Q: Are there some myths about biofuels that you would like to dispel?

A: One myth is that somehow the amount of land available to grow plants that can be used for fuel is in short supply. That is so untrue. The fact is that we pay farmers not to farm more than 30 million acres in the U.S., not to mention the unused land that does not qualify for subsidies. There is a tremendous amount of land available. I would estimate more than 3 billion semiarid acres that are not used for agriculture might be suitable for growing drought-tolerant native plants such as Agave americana that require much less water than the plants used for agriculture.

Q: What happens in five years, when the EBI funding runs out?

A: My personal belief is that EBI will continue beyond 2017, with funding from BP and/or someone else. We are doing something here that is an interesting and important model for a new way of doing things in the university. While a great university like Berkeley has knowledge in just about everything, sometimes, to address big societal problems, you have got to get lots of experts working together.

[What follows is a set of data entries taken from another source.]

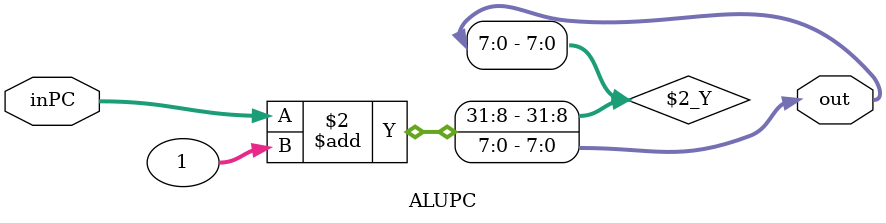
<source format=v>

module ALUPC( //Summation of PC and 1
    inPC,
    out
);
    input[7:0] inPC;
    output reg[7:0] out;

always@(*)
    out = inPC + 1;
endmodule
</source>
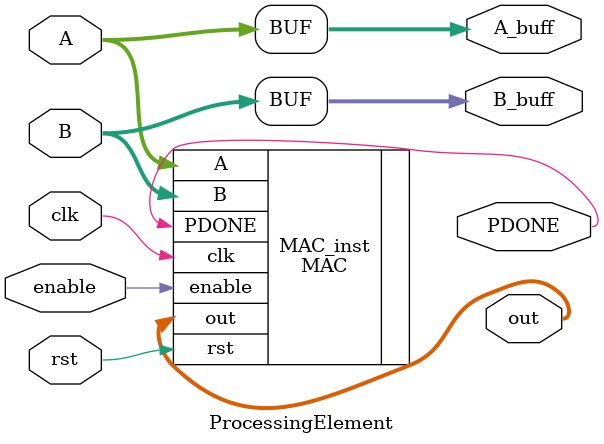
<source format=v>
module ProcessingElement 
#( parameter N = 2)
(
    input [7:0] A,
    input [7:0] B,
    input clk,
    input rst,
    input enable,
    output  [15+(N-1):0] out,
    output PDONE,
    output [7:0] A_buff,
    output [7:0] B_buff
);
    assign A_buff = A;
    assign B_buff = B;

    
    MAC # (
        .N(N)
    ) MAC_inst (
        .A(A),
        .B(B),
        .clk(clk),
        .rst(rst),
        .enable(enable),
        .out(out),
        .PDONE(PDONE)
    );
endmodule

</source>
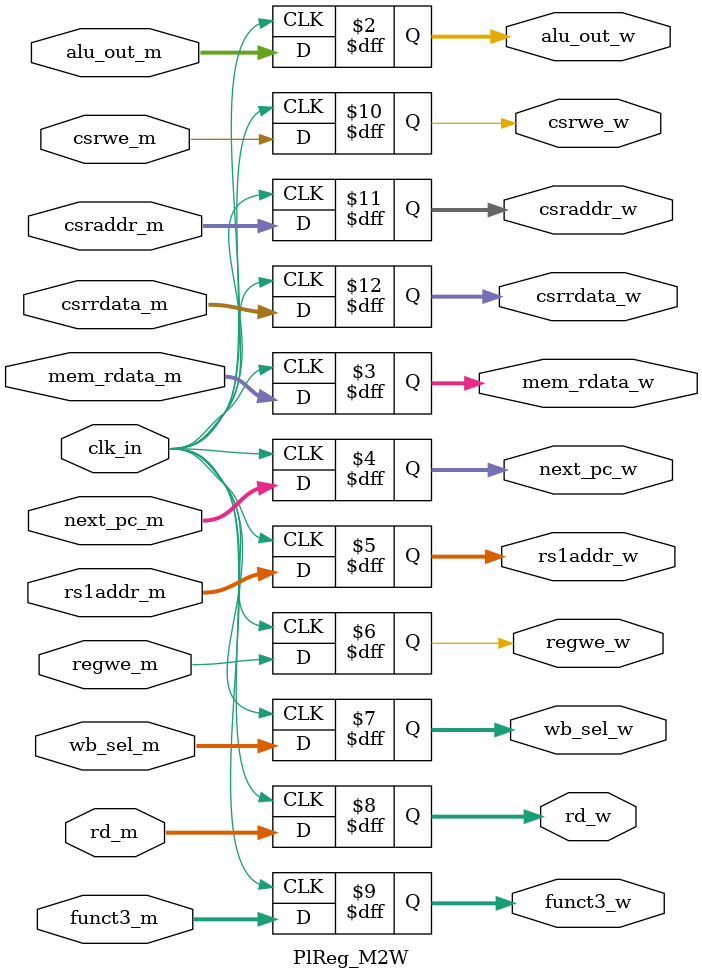
<source format=sv>

module PlReg_M2W (
  input  logic  [0:0] clk_in,
  input  logic [31:0] alu_out_m,
  input  logic [31:0] mem_rdata_m,
  input  logic [31:0] next_pc_m,
  input  logic  [4:0] rs1addr_m,
  input  logic  [0:0] regwe_m,
  input  logic  [1:0] wb_sel_m,
  input  logic  [4:0] rd_m,
  input  logic  [2:0] funct3_m,
  input  logic  [0:0] csrwe_m,
  input  logic [11:0] csraddr_m,
  input  logic [31:0] csrrdata_m,
  output logic [31:0] alu_out_w,
  output logic [31:0] mem_rdata_w,
  output logic [31:0] next_pc_w,
  output logic  [4:0] rs1addr_w,
  output logic  [0:0] regwe_w,
  output logic  [1:0] wb_sel_w,
  output logic  [4:0] rd_w,
  output logic  [2:0] funct3_w,
  output logic  [0:0] csrwe_w,
  output logic [11:0] csraddr_w,
  output logic [31:0] csrrdata_w
  );

  always_ff @( posedge clk_in ) begin
    alu_out_w  <= alu_out_m;
    next_pc_w  <= next_pc_m;
    rs1addr_w  <= rs1addr_m;
    regwe_w    <= regwe_m;
    wb_sel_w   <= wb_sel_m;
    rd_w       <= rd_m;
    funct3_w   <= funct3_m;
    csrwe_w    <= csrwe_m;
    csraddr_w  <= csraddr_m;
    csrrdata_w <= csrrdata_m;

    mem_rdata_w <= mem_rdata_m;
  end

endmodule

</source>
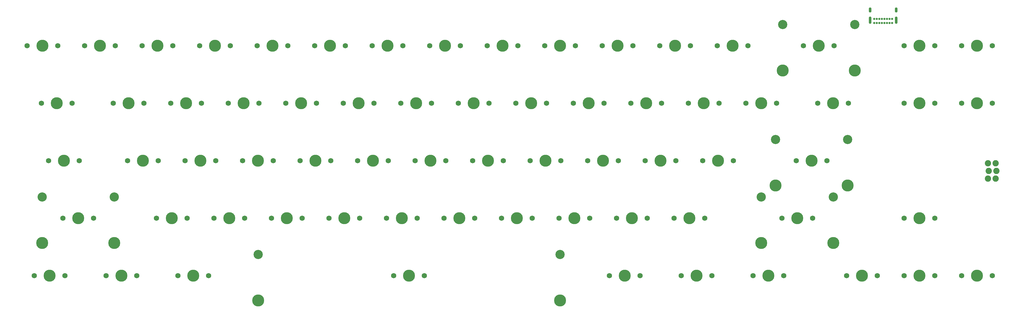
<source format=gbr>
G04 #@! TF.GenerationSoftware,KiCad,Pcbnew,(5.1.4)-1*
G04 #@! TF.CreationDate,2020-07-02T22:35:46-04:00*
G04 #@! TF.ProjectId,soph68,736f7068-3638-42e6-9b69-6361645f7063,rev?*
G04 #@! TF.SameCoordinates,Original*
G04 #@! TF.FileFunction,Soldermask,Top*
G04 #@! TF.FilePolarity,Negative*
%FSLAX46Y46*%
G04 Gerber Fmt 4.6, Leading zero omitted, Abs format (unit mm)*
G04 Created by KiCad (PCBNEW (5.1.4)-1) date 2020-07-02 22:35:46*
%MOMM*%
%LPD*%
G04 APERTURE LIST*
%ADD10C,1.750000*%
%ADD11C,3.987800*%
%ADD12C,3.048000*%
%ADD13O,0.900000X1.700000*%
%ADD14O,0.900000X2.400000*%
%ADD15C,0.700000*%
%ADD16C,2.082800*%
G04 APERTURE END LIST*
D10*
X224155000Y-95250000D03*
X213995000Y-95250000D03*
D11*
X219075000Y-95250000D03*
D10*
X257492500Y-76200000D03*
X247332500Y-76200000D03*
D11*
X252412500Y-76200000D03*
D10*
X109855000Y-95250000D03*
X99695000Y-95250000D03*
D11*
X104775000Y-95250000D03*
X57181750Y-122555000D03*
X33305750Y-122555000D03*
D12*
X57181750Y-107315000D03*
X33305750Y-107315000D03*
D10*
X50323750Y-114300000D03*
X40163750Y-114300000D03*
D11*
X45243750Y-114300000D03*
D13*
X307533000Y-45297000D03*
X316183000Y-45297000D03*
D14*
X307533000Y-48677000D03*
X316183000Y-48677000D03*
D15*
X311433000Y-48307000D03*
X308883000Y-48307000D03*
X309733000Y-48307000D03*
X310583000Y-48307000D03*
X314833000Y-48307000D03*
X313133000Y-48307000D03*
X312283000Y-48307000D03*
X313983000Y-48307000D03*
X308883000Y-49657000D03*
X309733000Y-49657000D03*
X310583000Y-49657000D03*
X311433000Y-49657000D03*
X312283000Y-49657000D03*
X313133000Y-49657000D03*
X313983000Y-49657000D03*
X314833000Y-49657000D03*
D11*
X295306750Y-122555000D03*
X271430750Y-122555000D03*
D12*
X295306750Y-107315000D03*
X271430750Y-107315000D03*
D10*
X288448750Y-114300000D03*
X278288750Y-114300000D03*
D11*
X283368750Y-114300000D03*
X300069250Y-103505000D03*
X276193250Y-103505000D03*
D12*
X300069250Y-88265000D03*
X276193250Y-88265000D03*
D10*
X293211250Y-95250000D03*
X283051250Y-95250000D03*
D11*
X288131250Y-95250000D03*
D10*
X86042500Y-76200000D03*
X75882500Y-76200000D03*
D11*
X80962500Y-76200000D03*
D10*
X200342500Y-76200000D03*
X190182500Y-76200000D03*
D11*
X195262500Y-76200000D03*
D16*
X346583000Y-96139000D03*
X349123000Y-96139000D03*
X346837000Y-98679000D03*
X349377000Y-98679000D03*
X346583000Y-101219000D03*
X349123000Y-101219000D03*
D10*
X347980000Y-133350000D03*
X337820000Y-133350000D03*
D11*
X342900000Y-133350000D03*
D10*
X328930000Y-133350000D03*
X318770000Y-133350000D03*
D11*
X323850000Y-133350000D03*
D10*
X309880000Y-133350000D03*
X299720000Y-133350000D03*
D11*
X304800000Y-133350000D03*
D10*
X278923750Y-133350000D03*
X268763750Y-133350000D03*
D11*
X273843750Y-133350000D03*
D10*
X255111250Y-133350000D03*
X244951250Y-133350000D03*
D11*
X250031250Y-133350000D03*
D10*
X231298750Y-133350000D03*
X221138750Y-133350000D03*
D11*
X226218750Y-133350000D03*
X204781150Y-141605000D03*
X104781350Y-141605000D03*
D12*
X204781150Y-126365000D03*
X104781350Y-126365000D03*
D10*
X159861250Y-133350000D03*
X149701250Y-133350000D03*
D11*
X154781250Y-133350000D03*
D10*
X88423750Y-133350000D03*
X78263750Y-133350000D03*
D11*
X83343750Y-133350000D03*
D10*
X64611250Y-133350000D03*
X54451250Y-133350000D03*
D11*
X59531250Y-133350000D03*
D10*
X40798750Y-133350000D03*
X30638750Y-133350000D03*
D11*
X35718750Y-133350000D03*
D10*
X328930000Y-114300000D03*
X318770000Y-114300000D03*
D11*
X323850000Y-114300000D03*
D10*
X252730000Y-114300000D03*
X242570000Y-114300000D03*
D11*
X247650000Y-114300000D03*
D10*
X233680000Y-114300000D03*
X223520000Y-114300000D03*
D11*
X228600000Y-114300000D03*
D10*
X214630000Y-114300000D03*
X204470000Y-114300000D03*
D11*
X209550000Y-114300000D03*
D10*
X195580000Y-114300000D03*
X185420000Y-114300000D03*
D11*
X190500000Y-114300000D03*
D10*
X176530000Y-114300000D03*
X166370000Y-114300000D03*
D11*
X171450000Y-114300000D03*
D10*
X157480000Y-114300000D03*
X147320000Y-114300000D03*
D11*
X152400000Y-114300000D03*
D10*
X138430000Y-114300000D03*
X128270000Y-114300000D03*
D11*
X133350000Y-114300000D03*
D10*
X119380000Y-114300000D03*
X109220000Y-114300000D03*
D11*
X114300000Y-114300000D03*
D10*
X100330000Y-114300000D03*
X90170000Y-114300000D03*
D11*
X95250000Y-114300000D03*
D10*
X81280000Y-114300000D03*
X71120000Y-114300000D03*
D11*
X76200000Y-114300000D03*
D10*
X262255000Y-95250000D03*
X252095000Y-95250000D03*
D11*
X257175000Y-95250000D03*
D10*
X243205000Y-95250000D03*
X233045000Y-95250000D03*
D11*
X238125000Y-95250000D03*
D10*
X205105000Y-95250000D03*
X194945000Y-95250000D03*
D11*
X200025000Y-95250000D03*
D10*
X186055000Y-95250000D03*
X175895000Y-95250000D03*
D11*
X180975000Y-95250000D03*
D10*
X167005000Y-95250000D03*
X156845000Y-95250000D03*
D11*
X161925000Y-95250000D03*
D10*
X147955000Y-95250000D03*
X137795000Y-95250000D03*
D11*
X142875000Y-95250000D03*
D10*
X128905000Y-95250000D03*
X118745000Y-95250000D03*
D11*
X123825000Y-95250000D03*
D10*
X90805000Y-95250000D03*
X80645000Y-95250000D03*
D11*
X85725000Y-95250000D03*
D10*
X71755000Y-95250000D03*
X61595000Y-95250000D03*
D11*
X66675000Y-95250000D03*
D10*
X45561250Y-95250000D03*
X35401250Y-95250000D03*
D11*
X40481250Y-95250000D03*
D10*
X347980000Y-76200000D03*
X337820000Y-76200000D03*
D11*
X342900000Y-76200000D03*
D10*
X328930000Y-76200000D03*
X318770000Y-76200000D03*
D11*
X323850000Y-76200000D03*
D10*
X300355000Y-76200000D03*
X290195000Y-76200000D03*
D11*
X295275000Y-76200000D03*
D10*
X276542500Y-76200000D03*
X266382500Y-76200000D03*
D11*
X271462500Y-76200000D03*
D10*
X238442500Y-76200000D03*
X228282500Y-76200000D03*
D11*
X233362500Y-76200000D03*
D10*
X219392500Y-76200000D03*
X209232500Y-76200000D03*
D11*
X214312500Y-76200000D03*
D10*
X181292500Y-76200000D03*
X171132500Y-76200000D03*
D11*
X176212500Y-76200000D03*
D10*
X162242500Y-76200000D03*
X152082500Y-76200000D03*
D11*
X157162500Y-76200000D03*
D10*
X143192500Y-76200000D03*
X133032500Y-76200000D03*
D11*
X138112500Y-76200000D03*
D10*
X124142500Y-76200000D03*
X113982500Y-76200000D03*
D11*
X119062500Y-76200000D03*
D10*
X105092500Y-76200000D03*
X94932500Y-76200000D03*
D11*
X100012500Y-76200000D03*
D10*
X66992500Y-76200000D03*
X56832500Y-76200000D03*
D11*
X61912500Y-76200000D03*
D10*
X43180000Y-76200000D03*
X33020000Y-76200000D03*
D11*
X38100000Y-76200000D03*
D10*
X347980000Y-57150000D03*
X337820000Y-57150000D03*
D11*
X342900000Y-57150000D03*
D10*
X328930000Y-57150000D03*
X318770000Y-57150000D03*
D11*
X323850000Y-57150000D03*
X302450500Y-65405000D03*
X278574500Y-65405000D03*
D12*
X302450500Y-50165000D03*
X278574500Y-50165000D03*
D10*
X295592500Y-57150000D03*
X285432500Y-57150000D03*
D11*
X290512500Y-57150000D03*
D10*
X267017500Y-57150000D03*
X256857500Y-57150000D03*
D11*
X261937500Y-57150000D03*
D10*
X247967500Y-57150000D03*
X237807500Y-57150000D03*
D11*
X242887500Y-57150000D03*
D10*
X228917500Y-57150000D03*
X218757500Y-57150000D03*
D11*
X223837500Y-57150000D03*
D10*
X209867500Y-57150000D03*
X199707500Y-57150000D03*
D11*
X204787500Y-57150000D03*
D10*
X190817500Y-57150000D03*
X180657500Y-57150000D03*
D11*
X185737500Y-57150000D03*
D10*
X171767500Y-57150000D03*
X161607500Y-57150000D03*
D11*
X166687500Y-57150000D03*
D10*
X152717500Y-57150000D03*
X142557500Y-57150000D03*
D11*
X147637500Y-57150000D03*
D10*
X133667500Y-57150000D03*
X123507500Y-57150000D03*
D11*
X128587500Y-57150000D03*
D10*
X114617500Y-57150000D03*
X104457500Y-57150000D03*
D11*
X109537500Y-57150000D03*
D10*
X95567500Y-57150000D03*
X85407500Y-57150000D03*
D11*
X90487500Y-57150000D03*
D10*
X76517500Y-57150000D03*
X66357500Y-57150000D03*
D11*
X71437500Y-57150000D03*
D10*
X57467500Y-57150000D03*
X47307500Y-57150000D03*
D11*
X52387500Y-57150000D03*
D10*
X38417500Y-57150000D03*
X28257500Y-57150000D03*
D11*
X33337500Y-57150000D03*
M02*

</source>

There was concern at the outset that somehow EBI would be at cross-purposes with the university because of the reliance on industry support. But we are not. We are educating a unique cadre of students, we are creating and disseminating information in the field, and we are minimizing the delay between discovery and application to societal problems because of our close relationship with the sponsor. That is a really key thing, to actually be doing something about the climate and energy problems beyond just hand-wringing. It is a privilege to lead such an organization. I really hope we are setting a good example of how we can marshal a great university like Berkeley to address other societal problems.